# AVAILABLE RECORDS:
══════════════════════════════
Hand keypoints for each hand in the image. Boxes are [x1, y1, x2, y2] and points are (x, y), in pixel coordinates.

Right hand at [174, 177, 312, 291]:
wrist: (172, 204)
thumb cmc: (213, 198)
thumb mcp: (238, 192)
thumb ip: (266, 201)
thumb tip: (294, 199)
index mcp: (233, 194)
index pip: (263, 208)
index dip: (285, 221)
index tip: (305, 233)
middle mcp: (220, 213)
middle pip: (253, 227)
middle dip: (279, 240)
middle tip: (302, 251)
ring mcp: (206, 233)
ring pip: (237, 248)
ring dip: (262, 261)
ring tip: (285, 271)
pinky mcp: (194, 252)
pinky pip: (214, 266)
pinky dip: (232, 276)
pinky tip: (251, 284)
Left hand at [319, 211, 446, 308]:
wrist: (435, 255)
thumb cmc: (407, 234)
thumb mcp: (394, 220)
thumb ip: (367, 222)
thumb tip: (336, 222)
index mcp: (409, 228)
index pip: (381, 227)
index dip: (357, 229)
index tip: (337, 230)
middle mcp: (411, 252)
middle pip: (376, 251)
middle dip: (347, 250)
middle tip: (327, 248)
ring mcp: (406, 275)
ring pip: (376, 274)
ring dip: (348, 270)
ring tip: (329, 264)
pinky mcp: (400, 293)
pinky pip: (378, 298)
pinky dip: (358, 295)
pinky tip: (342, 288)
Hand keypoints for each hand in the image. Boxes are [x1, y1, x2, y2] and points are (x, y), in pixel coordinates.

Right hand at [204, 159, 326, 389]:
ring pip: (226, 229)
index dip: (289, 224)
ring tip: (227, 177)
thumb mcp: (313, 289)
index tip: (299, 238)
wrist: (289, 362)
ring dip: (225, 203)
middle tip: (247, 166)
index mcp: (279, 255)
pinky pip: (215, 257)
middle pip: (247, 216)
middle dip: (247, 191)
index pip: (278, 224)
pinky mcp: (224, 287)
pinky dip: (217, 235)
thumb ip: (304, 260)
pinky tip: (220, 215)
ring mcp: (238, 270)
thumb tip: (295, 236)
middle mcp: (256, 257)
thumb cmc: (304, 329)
══════════════════════════════
# TASK TO CARRY OUT:
A word-for-word copy of the material above is required.

# EXERCISE RESPONSE:
Hand keypoints for each hand in the image. Boxes are [x1, y1, x2, y2] and points are (x, y), in pixel coordinates.

Right hand at [174, 177, 312, 291]:
wrist: (172, 204)
thumb cmc: (213, 198)
thumb mcp: (238, 192)
thumb ip: (266, 201)
thumb tip: (294, 199)
index mcp: (233, 194)
index pip: (263, 208)
index dip: (285, 221)
index tip: (305, 233)
middle mcp: (220, 213)
middle pip: (253, 227)
middle dip: (279, 240)
middle tip: (302, 251)
ring mcp: (206, 233)
ring pip: (237, 248)
ring dip: (262, 261)
ring tip: (285, 271)
pinky mcp: (194, 252)
pinky pip: (214, 266)
pinky dip: (232, 276)
pinky tip: (251, 284)
Left hand at [319, 211, 446, 308]:
wrist: (435, 255)
thumb cmc: (407, 234)
thumb mcp: (394, 220)
thumb ip: (367, 222)
thumb tip: (336, 222)
index mcp: (409, 228)
index pip: (381, 227)
index dip: (357, 229)
index tip: (337, 230)
middle mcp: (411, 252)
middle pip: (376, 251)
middle dip: (347, 250)
middle tip: (327, 248)
ring mcp: (406, 275)
ring pip: (376, 274)
ring dip: (348, 270)
ring tip: (329, 264)
pinky mcp: (400, 293)
pinky pip: (378, 298)
pinky dip: (358, 295)
pinky tip: (342, 288)
Hand keypoints for each hand in the image. Boxes are [x1, y1, x2, y2] and points are (x, y), in pixel coordinates.

Right hand at [204, 159, 326, 389]:
ring pip: (226, 229)
index dip: (289, 224)
ring tip: (227, 177)
thumb mcp: (313, 289)
index tip: (299, 238)
wrist: (289, 362)
ring dip: (225, 203)
middle tip: (247, 166)
index mcp: (279, 255)
pinky pip: (215, 257)
middle pip: (247, 216)
middle dip: (247, 191)
index pip: (278, 224)
pinky mcp: (224, 287)
pinky dip: (217, 235)
thumb ip: (304, 260)
pinky tip: (220, 215)
ring mcp: (238, 270)
thumb tip: (295, 236)
middle mcp: (256, 257)
thumb cmc: (304, 329)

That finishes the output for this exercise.